The Warrior - The Iron Claw, la recensione

Ci sono molte possibili storie dentro The Iron Claw e tra tutte il film sceglie quella del protagonista, affidandosi a Zac Efron

Critico e giornalista cinematografico


Condividi

La recensione di The Warrior - The Iron Claw, il film con Zac Efron in sala dal 2 febbraio

Il corpo è la lingua nella quale Zac Efron recita meglio. Lo ha fatto fin dall’inizio, con un progressivo farsi atletico del ballo di High School Musical (le tre versioni cinematografiche) e poi con una carriera in cui quello che il suo corpo è fatto per sembrare ha coinciso spesso con quello che i suoi personaggi effettivamente erano (emblematico il caso di Cattivi vicini 2, in cui il fisico è ciò che identifica anche il suo personaggio cosa che scatena una crisi di identità). The Iron Claw lo mette ancora più in primo piano, così pompato che non è possibile vedere altro, così grosso che condiziona la sua vita e agisce in contrasto alla sua personalità, per definirla. È il più grosso dei fratelli, quindi il punto di riferimento ma anche il più fragile mentalmente e il più impreparato sentimentalmente. Da quello parte il film e quando lo usa come sostegno trova i suoi momenti migliori. È invece nella seconda parte, quando cerca qualcos’altro e si mette al servizio di Efron come attore a tutto tondo che dimostra che forse il risultato non merita lo sforzo.

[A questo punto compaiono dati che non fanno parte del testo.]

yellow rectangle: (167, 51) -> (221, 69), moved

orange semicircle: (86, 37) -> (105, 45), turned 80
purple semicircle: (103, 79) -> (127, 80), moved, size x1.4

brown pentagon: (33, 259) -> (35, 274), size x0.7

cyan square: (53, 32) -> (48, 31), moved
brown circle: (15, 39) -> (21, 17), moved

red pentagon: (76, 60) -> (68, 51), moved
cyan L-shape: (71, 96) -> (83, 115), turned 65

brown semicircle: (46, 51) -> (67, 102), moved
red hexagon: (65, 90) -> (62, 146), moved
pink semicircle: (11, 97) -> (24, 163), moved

La storia sarebbe infatti quella di una famiglia composta da 5 fratelli, di cui uno morto da bambino, figli di un padre lottatore di wrestling, che negli anni ‘80 è arrivato a creare un piccolo impero di provincia con la sua lega e che tramite i suoi figli, addestratissimi, pompatissimi e preparati a essere campioni di wrestling, tenta la scalata alla lega maggiore. La famiglia è il nucleo di cui vuole parlare il film, nonostante si concentri moltissimo sul fratello maggiore, Efron, sul suo senso di responsabilità, sulla dedizione e in un certo senso l’inadeguatezza alla cosa per la quale ha dedicato tutta la vita (l’incubo americano: che tutta la fatica e l’impegno possano non essere ricompensati mai e che i sogni siano quindi irraggiungibili). Per tutto il tempo la sensazione è che la vera storia sia quella degli altri fratelli, il loro l’angolo migliore per raccontarla. Efron non riesce mai a sostenere il dramma, non riesce mai a creare un personaggio complicato in una situazione (tratta da una storia vera) che complicata lo sarebbe.

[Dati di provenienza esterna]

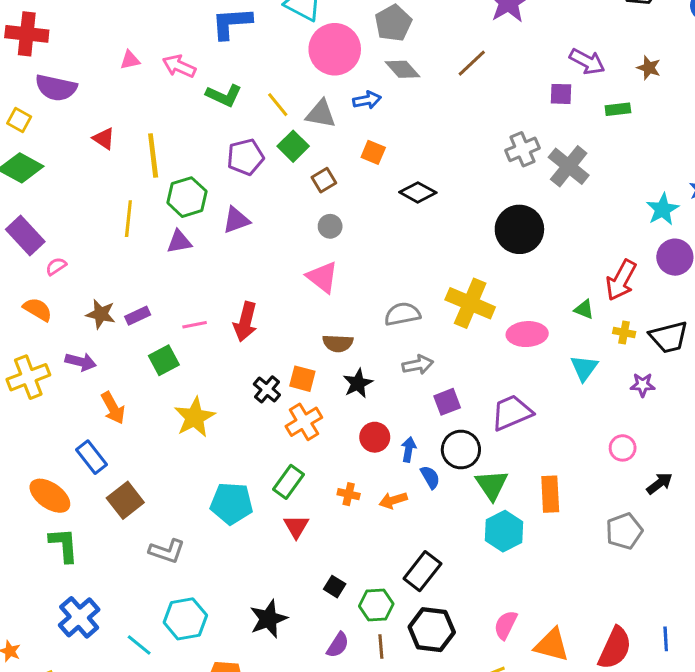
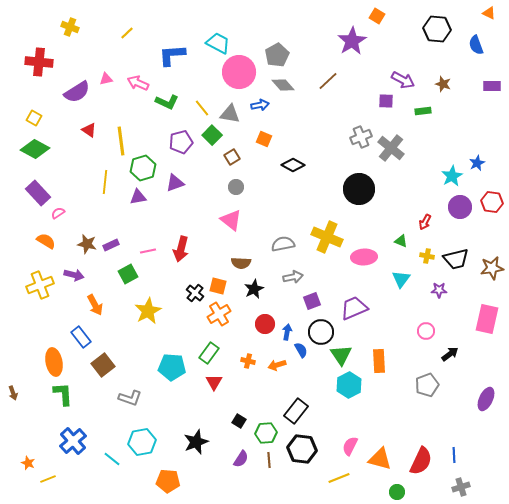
purple semicircle: (56, 88) -> (77, 92), moved, turned -44
red arrow: (621, 280) -> (425, 222), size x0.6
orange ellipse: (50, 496) -> (54, 362), turned 44

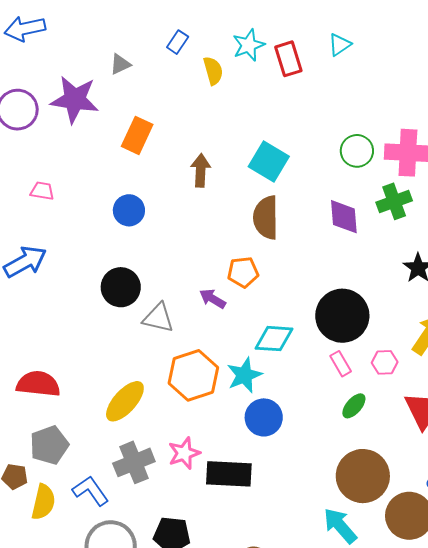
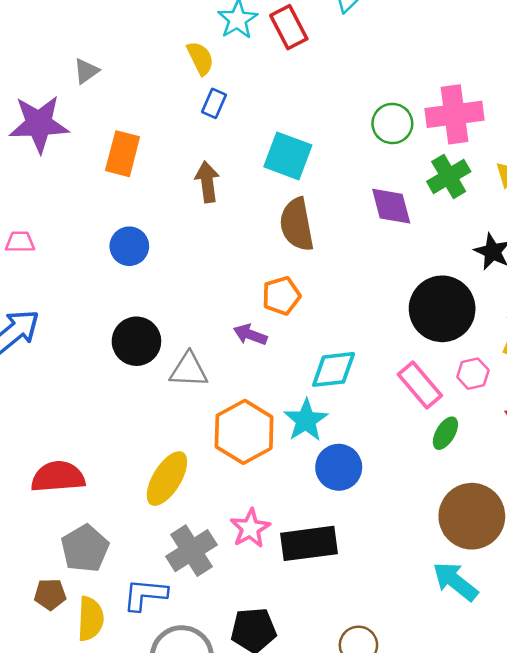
blue rectangle: (178, 42) -> (214, 103), moved
black circle: (342, 316) -> (442, 309), moved
pink rectangle: (341, 364) -> (420, 385), size x1.5
blue L-shape: (91, 491) -> (145, 595), turned -39

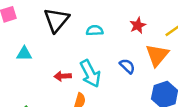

È la situazione di una famiglia che è ritratta per rispecchiare la struttura del capitalismo all’americana. Se già il wrestling misura il successo dei suoi atleti in base a quanto il loro personaggio riesce ad aderire ai valori fondamentali americani, quanto riesce ad incarnarli e rilanciarli, The Iron Claw stesso cerca di farsi incarnazione di quei valori. Così la famiglia protagonista è vista come un nucleo concorrenziale con l’ossessione del vincente (“Tutti possono diventare il mio figlio preferito, basta impegnarsi”) che ha introiettato il capitalismo così tanto da applicarlo agli affetti con lo scopo di una crescita perpetua. Anche a discapito del realismo dei conti. È l’impostazione più interessante possibile, ma anche questa nella seconda parte viene sacrificata per dare più spazio a un protagonista che non regge il peso del film.

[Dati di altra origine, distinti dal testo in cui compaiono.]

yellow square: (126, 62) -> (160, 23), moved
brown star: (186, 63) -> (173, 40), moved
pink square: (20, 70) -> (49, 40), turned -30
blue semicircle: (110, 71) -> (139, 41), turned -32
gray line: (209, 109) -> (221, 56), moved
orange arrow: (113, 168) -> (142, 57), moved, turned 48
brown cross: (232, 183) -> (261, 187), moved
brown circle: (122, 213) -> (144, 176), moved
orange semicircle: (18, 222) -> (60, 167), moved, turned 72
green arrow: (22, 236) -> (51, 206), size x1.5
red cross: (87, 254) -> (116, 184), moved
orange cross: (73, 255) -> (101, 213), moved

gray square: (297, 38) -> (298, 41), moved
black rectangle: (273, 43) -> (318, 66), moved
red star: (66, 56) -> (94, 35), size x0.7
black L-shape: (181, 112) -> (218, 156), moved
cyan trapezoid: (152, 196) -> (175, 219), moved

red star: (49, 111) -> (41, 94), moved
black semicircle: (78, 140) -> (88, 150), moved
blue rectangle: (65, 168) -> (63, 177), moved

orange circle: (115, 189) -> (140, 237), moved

E non si può dire di meglio del wrestling in sé, di cui il film vorrebbe essere una grande celebrazione, ritratto come uno sport a tutti gli effetti, attutito nella sua componente di finzione e celebrato nella sua grazia (la parte migliore). Se The Wrestler era terrorizzato dal wrestling e lo ritraeva come qualcosa di pericolosissimo e mortale (così affermandone la natura reale), The Iron Claw è in adorazione della grazia di questi corpi giganteschi che volano e si muovono in coreografie perfette ed è costretto a spiegare a parole il suo non essere finto. Così quando i fratelli non reggono la pressione fatichiamo a capire cosa di questa pratica così bella li massacri. Come fatichiamo a capire come mai alcuni trionfino e altri non riescano ad emergere in un film che quando decide di tirare le proprie fila è costretto ad andare nell’al di là e quindi nel kitsch.